* Extracted text:
————————
Rule based anomaly detection techniques learn rules that capture the normal behavior of a system. A test instance that is not covered by any such rule is considered as an anomaly. Rule based techniques have been applied in multi-class as well as one-class setting.

A basic multi-class rule based technique consists of two steps. First step is to learn rules from the training data using a rule learning algorithm. Each rule has an associated confidence value which is proportional to ratio between the number of training instances correctly classified by the rule and the total number of training instances covered by the rule. Second step is to find, for each test instance, the rule that best captures the test instance. The inverse of the confidence associated with the best rule is the anomaly score of the test instance.

Association rule mining has been used for one-class anomaly detection by generating rules from the data in an unsupervised fashion. Association rules are generated from a categorical data set. To ensure that the rules correspond to strong patterns, a support threshold is used to prune out rules with low support.

Disadvantages of classification-based techniques are as follows:

Multi-class classification-based techniques rely on availability of accurate labels for various normal classes, which is often not possible.
Classification-based techniques assign a label to each test instance, which can also become a disadvantage when a meaningful anomaly score is desired for the test instances.
————————
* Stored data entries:
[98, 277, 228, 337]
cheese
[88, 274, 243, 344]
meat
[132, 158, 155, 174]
————————
* Exercise brief: According to the passage on rule-based anomaly detection, what is used as the anomaly score of a test instance in the basic multi-class technique?

* Answer for this exercise: The inverse of the confidence associated with the rule that best captures the test instance.